Although some of the potential benefits of the law are understood, the Western Growers Association is concerned with the lack of attention the law’s provisions pay to the agriculture industry model. 

“The law is written for people who work in offices from 8 to 5; it wasn’t written for agriculture with seasonal employees and so many undocumented workers,” said Western Growers Association President Tom Nassif, who noted that an estimated 75 percent of field workers are falsely documented.

“Our mission going forth will be to work with federal regulators to acknowledge the unique needs of ag employers and workers, including those improperly documented individuals for whom the ACA has no provisions,” Nassif in a public statement last week.

Noting that “our work has just begun again,” Nassif said “mini-med plans” administered through Western Growers Assurance Trust will be discontinued after 2014 under the law.
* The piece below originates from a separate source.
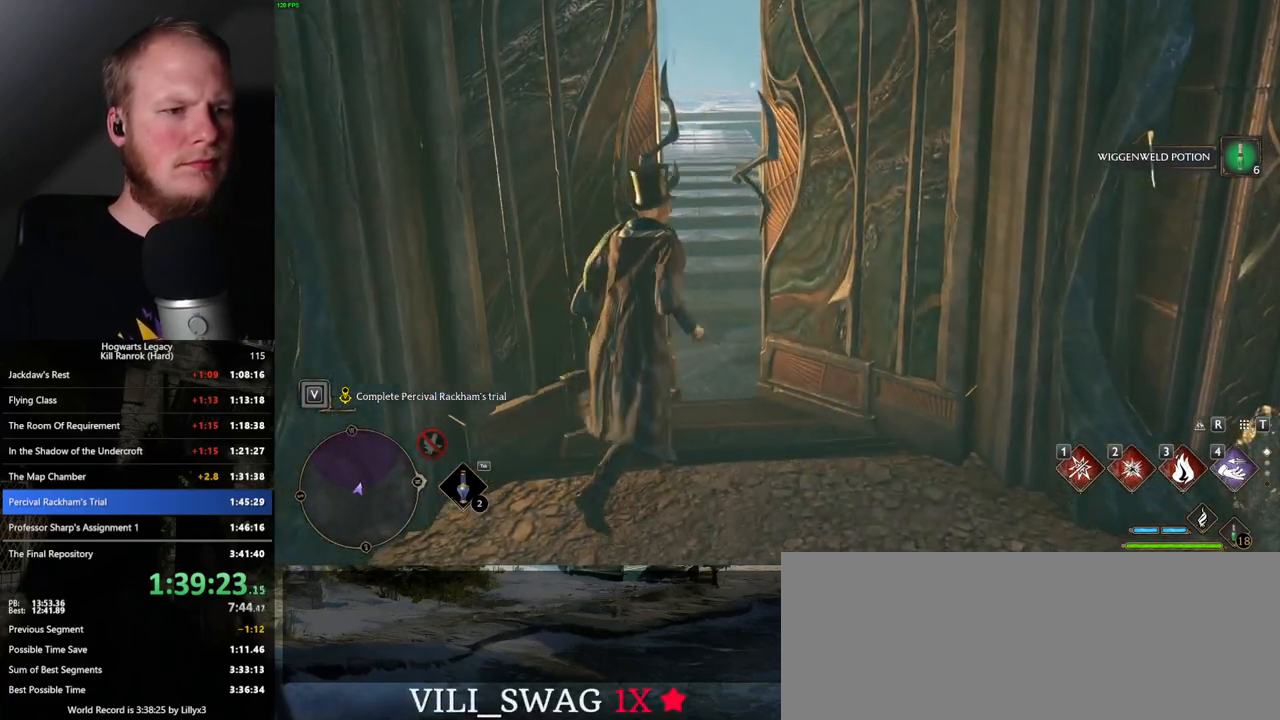
{"keys": ["w"], "mouse": [], "events": [[50, "d", "up"]]}
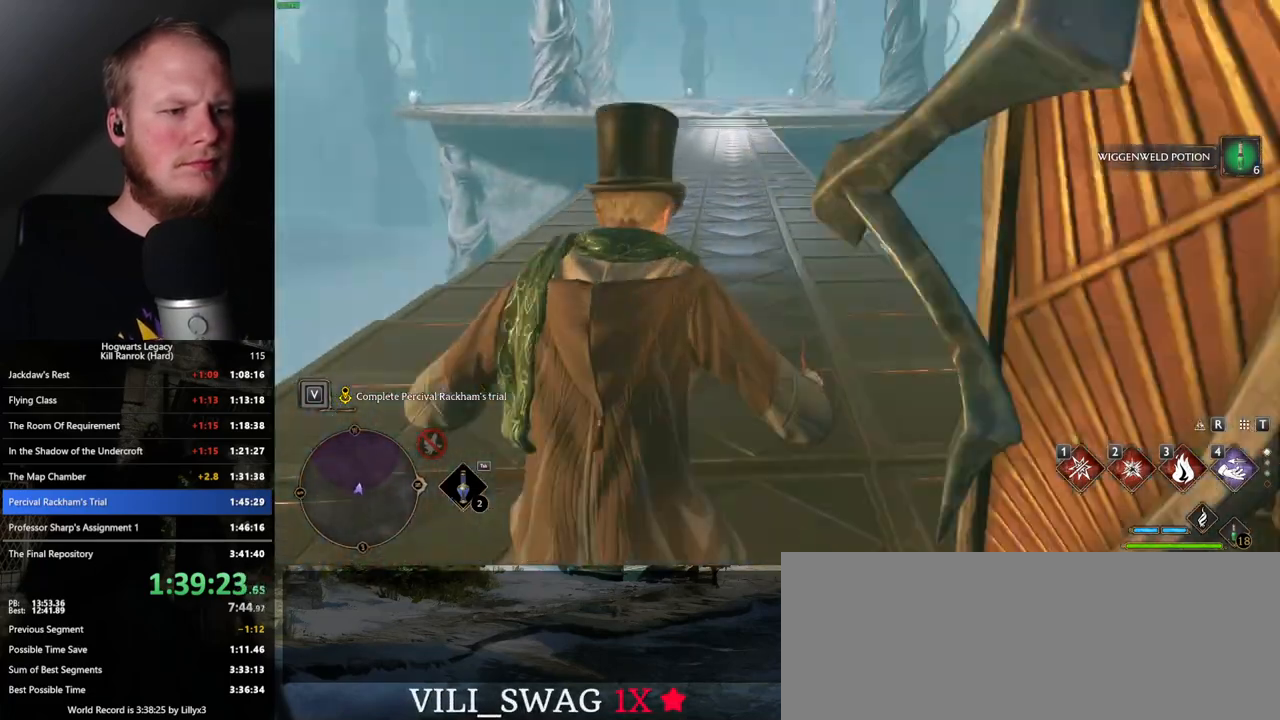
{"keys": ["w"], "mouse": [], "events": []}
Western Growers provides employee health benefit plans to its members through the trust, which is a multiple employer welfare arrangement. The “mini-med plans” continue to exist due to a waiver that remains effective until 2014, after which all health benefits must comply with the ACA’s reforms.

Without the ability to provide these plans, which have annual limits with less $250,000 in coverage, undocumented workers unable to purchase subsidized health insurance within the new exchange will resort to emergency room care. Nassif said taxpayers then cover the costs, and “without immigration reform, health care reform neglects this population.

As of January 1, 2014, all U.S. citizens are required by law to either purchase qualified health insurance deemed so by the federal government or be covered under a government-sponsored program. If an individual chooses not to participate in either option, a “tax penalty” of $95.00 or 1% of income, whichever is greater, will be imposed. By 2016, however, the penalty stands to increase to $695.00 for an uninsured adult up to $2,085.00 per household, or 2.5% of income, whichever is more. Aside from the personal tax penalty, there could also be business penalties.

The GOP Congressional Health Care Caucus, which is examining the impact of the law on businesses, says that by 2014, the law will require all small businesses with 50 or more full-time employees or full-time equivalents (FTEs) to begin offering health care coverage.

If not, the employer is subject to penalties for either not providing any health insurance to their employees or not providing affordable enough coverage. The penalty for businesses that do not offer coverage, but have employees who have received a premium tax credit or cost sharing subsidy in an exchange, is $2,000.00 annually times the number of full time employees minus 30. That penalty increases each year by the growth in insurance premiums.

Also, employers that do not offer affordable coverage will pay a $3,000.00 annual penalty for each full time employee receiving a tax credit, or up to a maximum of $2,000.00 times the number of full time employees, minus 30, whichever is greater. The penalty for the underinsured employer is increased similarly to the employers who do not offer any coverage at all by annual growth in insurance premiums.